**PROBLEMS AND TASKS:**
A. Retype the article on the UCD science show word for word, starting at "Investigating fuels of" and ending at "Schools) to Engineering.".
B. Answer these about the article on the UCD science show:
(i) On what date was the science show hosted?
(ii) Which scientist assisted the pupils during the show?
(iii) Where was the Discovery Primary Science awards ceremony held?

**DOCUMENT TEXT:**
June 11, 2007
Primary school students discover the world of science

Investigating fuels of the future, experimenting with the pull of gravity, exploring static electricity and chemical reactions were some of the forty science experiments introduced to primary school students at a recent magical science show hosted by UCD Science on May 29.

Over 700 pupils from 23 primary schools visited the Belfield campus for this explosive, action-packed show which was brought to UCD by STEPS (Science Technology and Engineering Programme for Schools) to Engineering.

Photo of Students from Scoil Náisiúnta An Dea-Aoire in Churchtown  with Sue McGrath
Students from Scoil Náisiúnta An Dea-Aoire in Churchtown investigating the fuels of the future with Scientist Splooz at the Magic Show hosted by UCD

“This was our first experience of the magic show,” said Orlaith Veale, a primary school teacher from Scoil Náisiúnta An Dea-Aoire in Churchtown. “We found it to be extremely educational and thoroughly enjoyable.”

Throughout the show pupils, with the assistance of scientist Splooz, tested mystifying experiments of canon fire, optical illusions, coloured flames, musical bottles, disappearing water and alka seltzer explosions!

Aoife O’Mahony, STEPS executive said “It is great to see the enthusiasm young pupils have for science and engineering at an early age. It is crucial for us to encourage and support this interest to ensure that Ireland continues to have science and engineering graduates who will create our future.”

UCD Science and the Centre for Synthesis and Chemical Biology hosted an interactive pod at the recent Discovery Primary Science (DPS) awards of science excellence. Students from 84 Dublin schools received the awards at a special ceremony in Croke Park on June 5 and 6.

**INFORMATION SHOWN:**
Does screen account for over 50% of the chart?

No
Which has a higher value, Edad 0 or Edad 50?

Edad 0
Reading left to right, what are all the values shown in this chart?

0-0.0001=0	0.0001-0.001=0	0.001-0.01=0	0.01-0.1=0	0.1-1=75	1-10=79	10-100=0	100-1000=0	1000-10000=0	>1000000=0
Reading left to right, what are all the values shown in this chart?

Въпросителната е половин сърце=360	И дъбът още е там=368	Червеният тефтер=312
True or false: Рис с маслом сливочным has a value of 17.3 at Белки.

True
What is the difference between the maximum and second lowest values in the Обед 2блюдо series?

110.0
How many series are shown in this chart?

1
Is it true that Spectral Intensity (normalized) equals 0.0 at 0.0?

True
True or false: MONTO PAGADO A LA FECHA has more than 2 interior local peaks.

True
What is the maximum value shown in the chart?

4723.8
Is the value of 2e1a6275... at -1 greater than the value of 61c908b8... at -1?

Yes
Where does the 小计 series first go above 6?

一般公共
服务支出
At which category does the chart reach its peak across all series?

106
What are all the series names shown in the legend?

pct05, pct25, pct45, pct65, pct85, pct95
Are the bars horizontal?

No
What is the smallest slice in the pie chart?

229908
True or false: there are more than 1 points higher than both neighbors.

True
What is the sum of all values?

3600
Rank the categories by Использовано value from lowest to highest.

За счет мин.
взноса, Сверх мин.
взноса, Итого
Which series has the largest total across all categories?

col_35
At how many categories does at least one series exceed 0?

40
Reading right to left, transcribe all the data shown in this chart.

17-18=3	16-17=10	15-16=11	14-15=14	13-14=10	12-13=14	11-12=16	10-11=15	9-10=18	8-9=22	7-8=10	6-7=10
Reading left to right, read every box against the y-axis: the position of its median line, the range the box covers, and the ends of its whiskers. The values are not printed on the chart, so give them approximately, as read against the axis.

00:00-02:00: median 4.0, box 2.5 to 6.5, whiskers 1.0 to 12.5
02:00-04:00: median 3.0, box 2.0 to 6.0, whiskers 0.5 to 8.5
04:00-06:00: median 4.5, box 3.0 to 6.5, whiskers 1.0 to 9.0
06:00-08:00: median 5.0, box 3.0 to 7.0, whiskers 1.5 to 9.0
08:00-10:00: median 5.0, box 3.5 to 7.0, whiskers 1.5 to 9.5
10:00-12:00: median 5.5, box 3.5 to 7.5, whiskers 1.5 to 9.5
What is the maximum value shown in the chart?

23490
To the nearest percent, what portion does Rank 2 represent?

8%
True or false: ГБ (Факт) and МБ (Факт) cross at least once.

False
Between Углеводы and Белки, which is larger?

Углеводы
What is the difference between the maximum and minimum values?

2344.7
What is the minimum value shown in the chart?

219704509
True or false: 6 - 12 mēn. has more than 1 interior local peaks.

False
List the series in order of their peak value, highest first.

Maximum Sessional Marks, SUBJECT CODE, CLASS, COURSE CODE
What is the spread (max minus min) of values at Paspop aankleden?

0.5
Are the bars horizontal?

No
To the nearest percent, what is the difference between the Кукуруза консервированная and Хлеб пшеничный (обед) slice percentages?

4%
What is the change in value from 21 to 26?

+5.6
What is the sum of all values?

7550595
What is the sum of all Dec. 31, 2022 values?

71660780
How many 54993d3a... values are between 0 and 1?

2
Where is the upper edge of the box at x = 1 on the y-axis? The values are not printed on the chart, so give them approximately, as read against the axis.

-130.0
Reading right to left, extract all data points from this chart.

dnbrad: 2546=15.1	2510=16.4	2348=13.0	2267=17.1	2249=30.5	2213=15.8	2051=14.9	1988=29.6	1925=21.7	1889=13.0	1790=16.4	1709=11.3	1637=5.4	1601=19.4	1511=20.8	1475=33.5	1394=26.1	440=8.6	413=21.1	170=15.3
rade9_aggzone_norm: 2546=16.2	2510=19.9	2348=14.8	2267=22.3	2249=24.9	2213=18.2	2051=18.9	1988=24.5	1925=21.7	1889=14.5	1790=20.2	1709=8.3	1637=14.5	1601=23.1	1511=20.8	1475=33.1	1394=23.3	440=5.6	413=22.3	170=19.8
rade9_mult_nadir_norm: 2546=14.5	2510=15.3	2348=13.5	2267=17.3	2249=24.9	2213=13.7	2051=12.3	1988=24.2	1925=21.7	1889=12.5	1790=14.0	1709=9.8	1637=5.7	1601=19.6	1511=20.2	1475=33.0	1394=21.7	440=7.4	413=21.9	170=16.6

**SET OF ANSWERS:**
A.
Investigating fuels of the future, experimenting with the pull of gravity, exploring static electricity and chemical reactions were some of the forty science experiments introduced to primary school students at a recent magical science show hosted by UCD Science on May 29.

Over 700 pupils from 23 primary schools visited the Belfield campus for this explosive, action-packed show which was brought to UCD by STEPS (Science Technology and Engineering Programme for Schools) to Engineering.

B.
(i) May 29
(ii) Scientist Splooz
(iii) Croke Park